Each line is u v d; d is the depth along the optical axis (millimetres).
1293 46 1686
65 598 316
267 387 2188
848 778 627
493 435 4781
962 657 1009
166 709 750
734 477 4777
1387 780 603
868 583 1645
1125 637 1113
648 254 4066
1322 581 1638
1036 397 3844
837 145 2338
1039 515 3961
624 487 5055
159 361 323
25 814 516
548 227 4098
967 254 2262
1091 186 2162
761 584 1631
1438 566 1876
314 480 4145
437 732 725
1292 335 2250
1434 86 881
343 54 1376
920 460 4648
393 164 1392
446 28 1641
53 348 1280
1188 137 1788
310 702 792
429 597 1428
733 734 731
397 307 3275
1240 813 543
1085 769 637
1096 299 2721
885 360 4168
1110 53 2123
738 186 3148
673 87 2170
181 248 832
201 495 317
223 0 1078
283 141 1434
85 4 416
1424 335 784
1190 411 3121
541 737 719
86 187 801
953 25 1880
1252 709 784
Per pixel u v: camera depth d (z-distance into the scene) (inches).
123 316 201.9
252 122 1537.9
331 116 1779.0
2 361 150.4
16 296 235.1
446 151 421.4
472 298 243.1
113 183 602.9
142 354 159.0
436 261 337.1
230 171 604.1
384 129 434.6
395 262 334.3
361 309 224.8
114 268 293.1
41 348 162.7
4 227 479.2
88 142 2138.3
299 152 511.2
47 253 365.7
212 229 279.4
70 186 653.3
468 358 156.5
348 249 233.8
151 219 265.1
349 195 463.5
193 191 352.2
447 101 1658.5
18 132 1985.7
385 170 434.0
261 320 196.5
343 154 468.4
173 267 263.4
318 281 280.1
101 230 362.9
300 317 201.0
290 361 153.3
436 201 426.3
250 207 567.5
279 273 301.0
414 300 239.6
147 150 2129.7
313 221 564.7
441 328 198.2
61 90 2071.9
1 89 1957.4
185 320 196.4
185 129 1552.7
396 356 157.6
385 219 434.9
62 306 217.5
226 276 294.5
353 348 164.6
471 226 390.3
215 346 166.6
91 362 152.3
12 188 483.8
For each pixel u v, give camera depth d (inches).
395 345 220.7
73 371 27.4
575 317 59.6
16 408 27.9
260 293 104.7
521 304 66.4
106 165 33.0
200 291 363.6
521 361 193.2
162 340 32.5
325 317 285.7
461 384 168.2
==*==
▶ **Exercise requirements**: Your reply should consist of all the records, set down exactly.

▶ **Written reply**:
Each line is u v d; d is the depth along the optical axis (millimetres).
1293 46 1686
65 598 316
267 387 2188
848 778 627
493 435 4781
962 657 1009
166 709 750
734 477 4777
1387 780 603
868 583 1645
1125 637 1113
648 254 4066
1322 581 1638
1036 397 3844
837 145 2338
1039 515 3961
624 487 5055
159 361 323
25 814 516
548 227 4098
967 254 2262
1091 186 2162
761 584 1631
1438 566 1876
314 480 4145
437 732 725
1292 335 2250
1434 86 881
343 54 1376
920 460 4648
393 164 1392
446 28 1641
53 348 1280
1188 137 1788
310 702 792
429 597 1428
733 734 731
397 307 3275
1240 813 543
1085 769 637
1096 299 2721
885 360 4168
1110 53 2123
738 186 3148
673 87 2170
181 248 832
201 495 317
223 0 1078
283 141 1434
85 4 416
1424 335 784
1190 411 3121
541 737 719
86 187 801
953 25 1880
1252 709 784
Per pixel u v: camera depth d (z-distance into the scene) (inches).
123 316 201.9
252 122 1537.9
331 116 1779.0
2 361 150.4
16 296 235.1
446 151 421.4
472 298 243.1
113 183 602.9
142 354 159.0
436 261 337.1
230 171 604.1
384 129 434.6
395 262 334.3
361 309 224.8
114 268 293.1
41 348 162.7
4 227 479.2
88 142 2138.3
299 152 511.2
47 253 365.7
212 229 279.4
70 186 653.3
468 358 156.5
348 249 233.8
151 219 265.1
349 195 463.5
193 191 352.2
447 101 1658.5
18 132 1985.7
385 170 434.0
261 320 196.5
343 154 468.4
173 267 263.4
318 281 280.1
101 230 362.9
300 317 201.0
290 361 153.3
436 201 426.3
250 207 567.5
279 273 301.0
414 300 239.6
147 150 2129.7
313 221 564.7
441 328 198.2
61 90 2071.9
1 89 1957.4
185 320 196.4
185 129 1552.7
396 356 157.6
385 219 434.9
62 306 217.5
226 276 294.5
353 348 164.6
471 226 390.3
215 346 166.6
91 362 152.3
12 188 483.8
For each pixel u v, give camera depth d (inches).
395 345 220.7
73 371 27.4
575 317 59.6
16 408 27.9
260 293 104.7
521 304 66.4
106 165 33.0
200 291 363.6
521 361 193.2
162 340 32.5
325 317 285.7
461 384 168.2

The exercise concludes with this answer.